(Beginning of Study text)
The busy social life I had with Egon in New York proved to be an important fashion education. Because I was Egon’s girlfriend and he was so visible as a young, attractive aristocrat, various designers in New York, like those in Paris, offered me their clothes to wear. I spent time discovering the back rooms of those designers and saw how different the fashion in America was from Europe. In England it was the time of Carnaby Street, Biba, and Ossie Clark, influenced by India and the hippie movement. In France, fashion was more serious with couture and dressmakers leading the way, although in 1966, Yves Saint Laurent had cleverly democratized fashion by creating the first designer ready-to-wear at his Rive Gauche boutiques.
(End of Study text)
(Beginning of Given records)
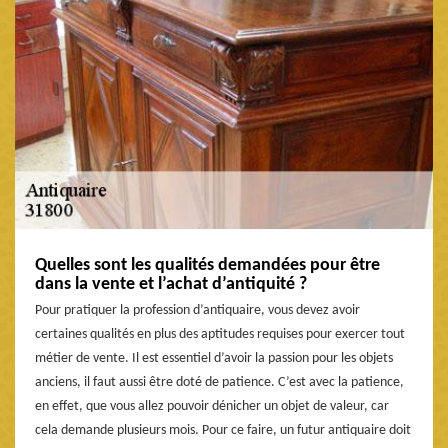
Quelles sont les qualités demandées pour être
dans la vente et l’achat d’antiquité ?
Pour pratiquer la profession d’antiquaire, vous devez avoir
certaines qualités en plus des aptitudes requises pour exercer tout
métier de vente. Il est essentiel d’avoir la passion pour les objets
anciens, il faut aussi être doté de patience. C’est avec la patience,
en effet, que vous allez pouvoir dénicher un objet de valeur, car
cela demande plusieurs mois. Pour ce faire, un futur antiquaire doit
(End of Given records)
• Set of tasks:
1. Reproduce the stretch of the fashion passage from "The busy social" through "Rive Gauche boutiques.".
2. In the fashion passage, where did Yves Saint Laurent introduce the first designer ready-to-wear?
Work only from the fashion passage, not the data.

• Results for the exercise:
1.
The busy social life I had with Egon in New York proved to be an important fashion education. Because I was Egon’s girlfriend and he was so visible as a young, attractive aristocrat, various designers in New York, like those in Paris, offered me their clothes to wear. I spent time discovering the back rooms of those designers and saw how different the fashion in America was from Europe. In England it was the time of Carnaby Street, Biba, and Ossie Clark, influenced by India and the hippie movement. In France, fashion was more serious with couture and dressmakers leading the way, although in 1966, Yves Saint Laurent had cleverly democratized fashion by creating the first designer ready-to-wear at his Rive Gauche boutiques.

2. At his Rive Gauche boutiques.